■ **WHAT TO DO**:
Reproduce the following material verbatim, line for line, but omit the pictures.

■ **DATASET CONTENT**:
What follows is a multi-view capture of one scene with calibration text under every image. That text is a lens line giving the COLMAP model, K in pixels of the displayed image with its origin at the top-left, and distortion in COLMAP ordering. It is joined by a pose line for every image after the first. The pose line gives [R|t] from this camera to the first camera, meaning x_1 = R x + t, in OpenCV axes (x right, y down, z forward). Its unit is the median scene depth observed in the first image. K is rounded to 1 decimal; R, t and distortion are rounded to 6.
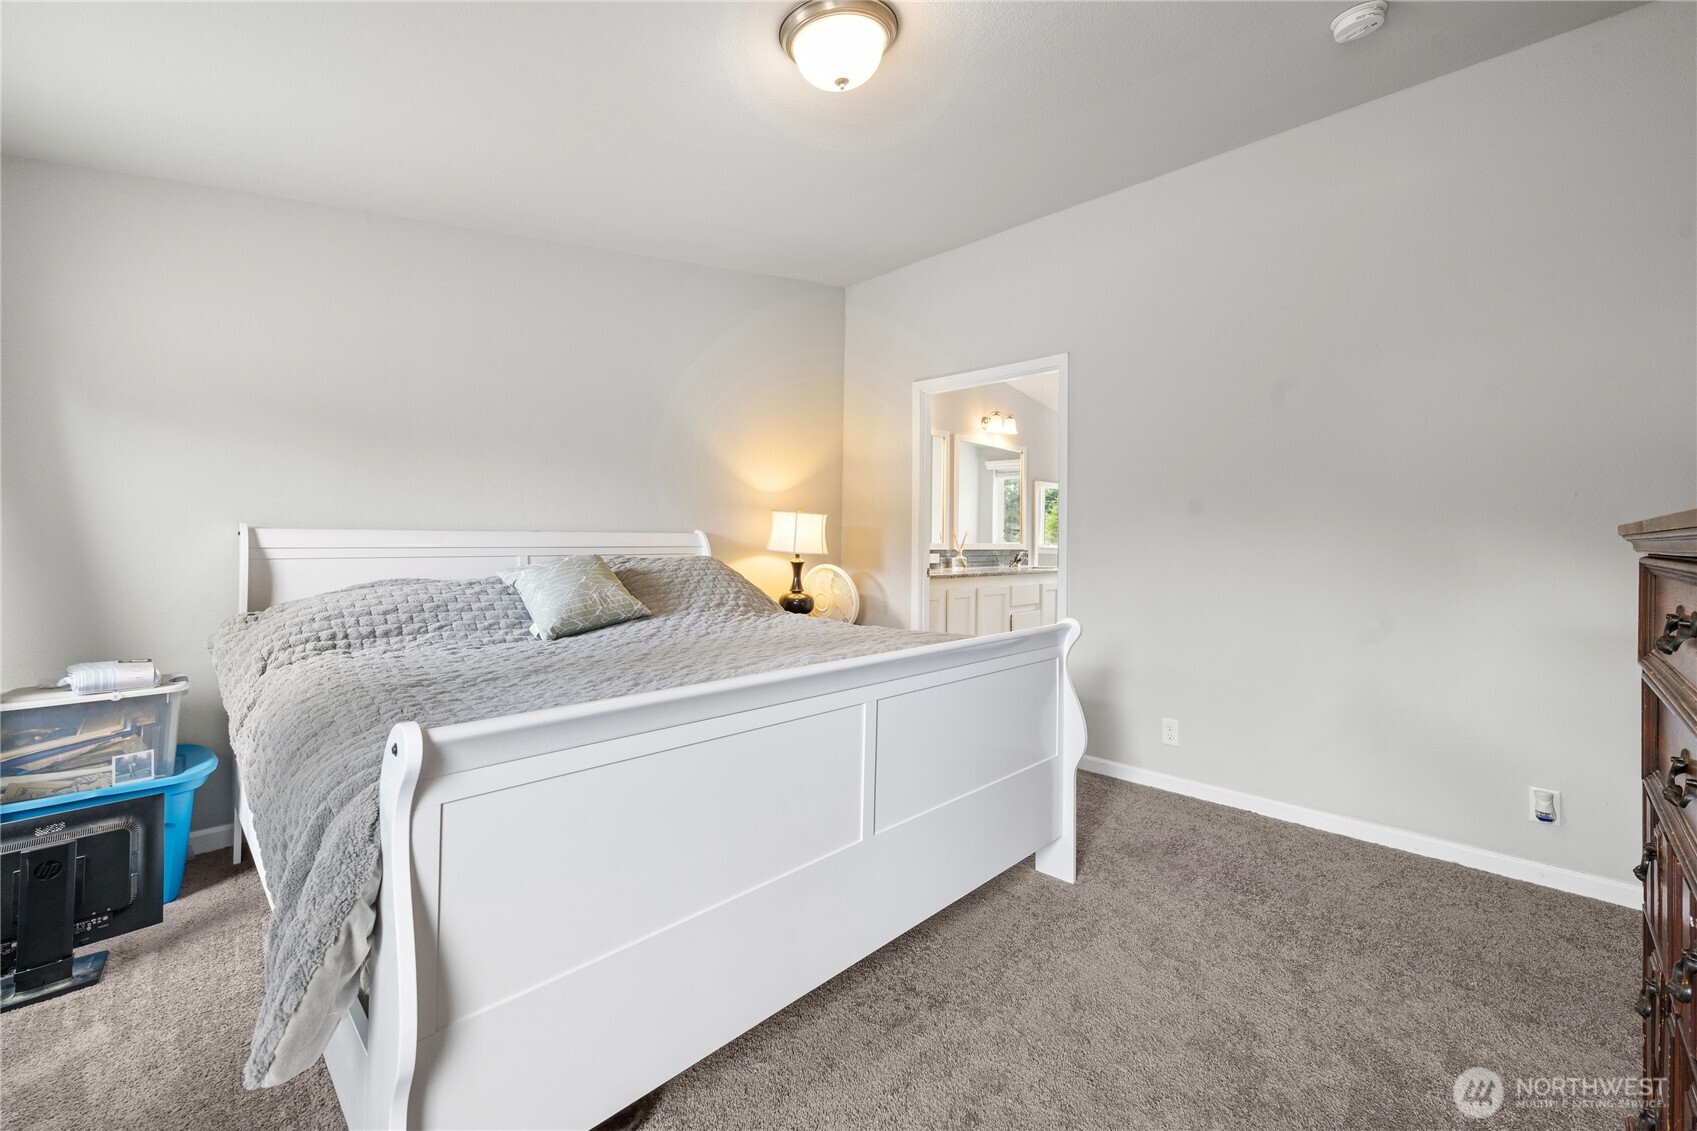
lens RADIAL K [[672.3, 0, 853.5], [0, 672.3, 536.4], [0, 0, 1]] dist [0.000536, -0.000753]
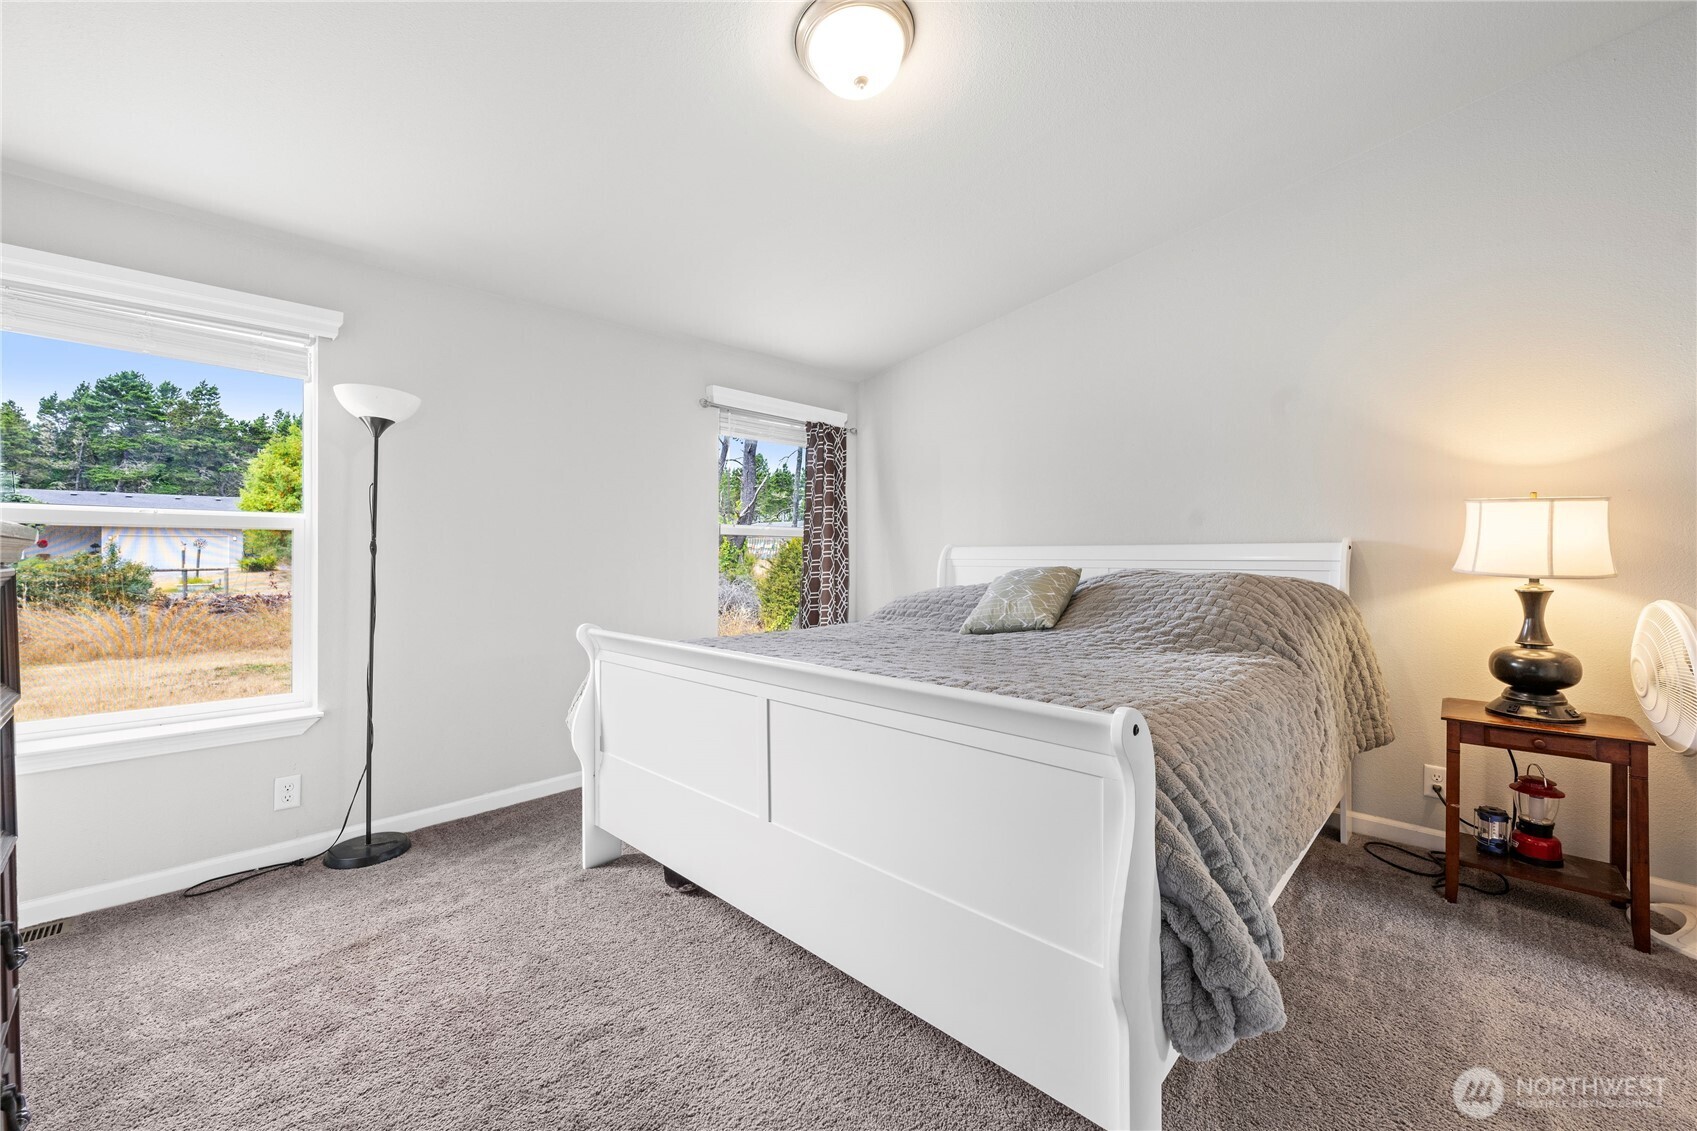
lens RADIAL K [[672.3, 0, 865.7], [0, 672.3, 555.5], [0, 0, 1]] dist [0.000536, -0.000753]
pose [[0.020293, 0.001257, -0.999793, 0.438491], [0.010626, 0.999942, 0.001473, 0.002377], [0.999738, -0.010653, 0.020278, 0.440000]]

■ **SOLVED PROBLEM**:
What follows is a multi-view capture of one scene with calibration text under every image. That text is a lens line giving the COLMAP model, K in pixels of the displayed image with its origin at the top-left, and distortion in COLMAP ordering. It is joined by a pose line for every image after the first. The pose line gives [R|t] from this camera to the first camera, meaning x_1 = R x + t, in OpenCV axes (x right, y down, z forward). Its unit is the median scene depth observed in the first image. K is rounded to 1 decimal; R, t and distortion are rounded to 6.
lens RADIAL K [[672.3, 0, 853.5], [0, 672.3, 536.4], [0, 0, 1]] dist [0.000536, -0.000753]
lens RADIAL K [[672.3, 0, 865.7], [0, 672.3, 555.5], [0, 0, 1]] dist [0.000536, -0.000753]
pose [[0.020293, 0.001257, -0.999793, 0.438491], [0.010626, 0.999942, 0.001473, 0.002377], [0.999738, -0.010653, 0.020278, 0.440000]]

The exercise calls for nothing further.